July 28 (Bloomberg) -- Taiwan is considering changes in luxury tax rules to narrow the gap between property prices and incomes amid slower pace of economic expansion.
“Current rules have flaws, for example, we are unable to tax those deep-pocket investors, who can wait for more than two years to sell properties,” Finance Minister Chang Sheng-ford said in a briefing on July 26. Changes may include a levy on buyers of properties, he said. Sellers are already taxed.
The move comes amid an increase in prices of properties in Taipei City, the country’s capital, and a widening in the gap between home prices and incomes. Taiwan, which imposed luxury tax from June 2011, may extend the current levy on investment properties sold within two years of purchase, Chang said.

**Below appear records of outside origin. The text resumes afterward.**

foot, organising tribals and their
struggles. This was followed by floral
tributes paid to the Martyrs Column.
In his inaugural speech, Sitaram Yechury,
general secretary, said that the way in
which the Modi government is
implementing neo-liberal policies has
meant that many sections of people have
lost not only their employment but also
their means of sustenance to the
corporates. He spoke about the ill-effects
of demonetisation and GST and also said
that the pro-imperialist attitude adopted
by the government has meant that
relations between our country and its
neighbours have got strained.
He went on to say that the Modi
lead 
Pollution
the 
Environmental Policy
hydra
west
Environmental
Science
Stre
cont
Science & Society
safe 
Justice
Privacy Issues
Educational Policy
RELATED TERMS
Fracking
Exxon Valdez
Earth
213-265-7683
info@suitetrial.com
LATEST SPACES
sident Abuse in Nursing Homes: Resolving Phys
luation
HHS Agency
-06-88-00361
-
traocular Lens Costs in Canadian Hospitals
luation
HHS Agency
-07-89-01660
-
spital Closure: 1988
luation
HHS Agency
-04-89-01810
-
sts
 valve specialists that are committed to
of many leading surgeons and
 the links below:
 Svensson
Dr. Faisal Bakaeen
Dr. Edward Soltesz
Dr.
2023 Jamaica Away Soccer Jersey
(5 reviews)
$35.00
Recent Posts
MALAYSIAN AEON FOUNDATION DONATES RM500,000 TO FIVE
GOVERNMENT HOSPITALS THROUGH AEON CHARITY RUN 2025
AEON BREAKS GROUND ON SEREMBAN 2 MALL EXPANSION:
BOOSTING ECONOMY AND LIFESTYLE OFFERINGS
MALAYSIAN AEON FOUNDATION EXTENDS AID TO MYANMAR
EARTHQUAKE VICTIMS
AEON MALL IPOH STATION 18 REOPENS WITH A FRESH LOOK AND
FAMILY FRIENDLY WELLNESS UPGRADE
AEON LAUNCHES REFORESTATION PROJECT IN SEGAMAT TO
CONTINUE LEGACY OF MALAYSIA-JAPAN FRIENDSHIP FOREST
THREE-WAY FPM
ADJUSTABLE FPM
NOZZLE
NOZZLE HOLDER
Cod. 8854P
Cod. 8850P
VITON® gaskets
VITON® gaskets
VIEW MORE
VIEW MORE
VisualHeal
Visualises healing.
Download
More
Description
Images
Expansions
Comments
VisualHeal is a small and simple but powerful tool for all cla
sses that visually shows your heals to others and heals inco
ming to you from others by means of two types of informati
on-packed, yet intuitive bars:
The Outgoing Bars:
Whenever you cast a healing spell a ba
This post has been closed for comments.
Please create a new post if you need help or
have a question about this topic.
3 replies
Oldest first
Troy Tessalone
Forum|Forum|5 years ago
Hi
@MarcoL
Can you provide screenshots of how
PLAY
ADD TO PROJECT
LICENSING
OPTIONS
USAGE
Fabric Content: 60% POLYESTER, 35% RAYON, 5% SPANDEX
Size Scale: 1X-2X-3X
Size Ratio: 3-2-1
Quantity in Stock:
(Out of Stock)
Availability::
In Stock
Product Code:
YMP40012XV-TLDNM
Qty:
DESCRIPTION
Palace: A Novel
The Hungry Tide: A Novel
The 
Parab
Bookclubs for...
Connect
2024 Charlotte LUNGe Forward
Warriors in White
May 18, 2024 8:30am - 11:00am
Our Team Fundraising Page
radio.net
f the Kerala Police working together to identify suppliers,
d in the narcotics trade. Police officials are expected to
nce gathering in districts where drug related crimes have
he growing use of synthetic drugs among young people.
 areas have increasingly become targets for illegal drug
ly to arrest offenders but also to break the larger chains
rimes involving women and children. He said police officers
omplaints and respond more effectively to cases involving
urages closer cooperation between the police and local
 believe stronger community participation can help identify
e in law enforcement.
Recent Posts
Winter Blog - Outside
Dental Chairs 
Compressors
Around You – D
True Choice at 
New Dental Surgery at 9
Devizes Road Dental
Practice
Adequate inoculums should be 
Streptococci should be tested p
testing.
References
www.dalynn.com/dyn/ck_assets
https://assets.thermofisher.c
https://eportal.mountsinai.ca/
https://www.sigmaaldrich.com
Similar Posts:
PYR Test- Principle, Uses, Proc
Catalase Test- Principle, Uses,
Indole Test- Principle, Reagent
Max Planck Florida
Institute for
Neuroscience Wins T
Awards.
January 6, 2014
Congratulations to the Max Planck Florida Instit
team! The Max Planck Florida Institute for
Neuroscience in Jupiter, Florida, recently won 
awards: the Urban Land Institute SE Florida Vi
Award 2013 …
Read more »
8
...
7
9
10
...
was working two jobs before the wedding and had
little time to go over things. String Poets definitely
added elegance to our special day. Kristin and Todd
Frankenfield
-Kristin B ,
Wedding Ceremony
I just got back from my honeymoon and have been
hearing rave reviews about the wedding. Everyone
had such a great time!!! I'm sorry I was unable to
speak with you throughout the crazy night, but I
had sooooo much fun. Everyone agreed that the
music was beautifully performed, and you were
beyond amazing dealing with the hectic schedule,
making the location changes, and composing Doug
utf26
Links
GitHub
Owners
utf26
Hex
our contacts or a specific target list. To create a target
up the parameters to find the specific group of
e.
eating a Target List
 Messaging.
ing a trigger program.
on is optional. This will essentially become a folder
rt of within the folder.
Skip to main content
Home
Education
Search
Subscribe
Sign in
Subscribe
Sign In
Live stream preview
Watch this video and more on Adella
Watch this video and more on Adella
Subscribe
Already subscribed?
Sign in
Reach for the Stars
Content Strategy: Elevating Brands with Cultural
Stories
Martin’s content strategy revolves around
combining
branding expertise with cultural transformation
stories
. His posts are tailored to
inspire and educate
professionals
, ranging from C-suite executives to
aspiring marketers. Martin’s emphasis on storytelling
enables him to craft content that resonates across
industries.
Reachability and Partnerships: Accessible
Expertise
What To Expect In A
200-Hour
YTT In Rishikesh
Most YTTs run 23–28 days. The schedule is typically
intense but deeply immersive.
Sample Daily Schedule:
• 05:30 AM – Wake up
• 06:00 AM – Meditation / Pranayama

A 15 percent tax applies to commercial and residential investment properties sold within a year of purchase and 10 percent to those sold within two years. A 10 percent tax applies on sales of luxury goods such as yachts and airplanes worth at least NT$3 million ($100,328), and furs and furniture valued at NT$500,000 or more.
Taiwan in May lowered its official forecast for gross domestic product growth this year to 2.4 percent from 3.59 percent amid weakening global recovery.
The changes in taxation will focus on real estate rather than other luxury items, Chang said. The finance ministry will discuss with the industry and experts next month before drawing a blueprint, he said. The administration may seek approval in the Legislative’s next session starting September.
Taiwan’s overall house price-to-income ratio increased to 8.9 in the first quarter this year from 8.2 a year earlier, according to data on Ministry of the Interior’s website. Taipei City saw its residential property price index rise 6.7 percent in April this year from August 2012, the city government said in a statement.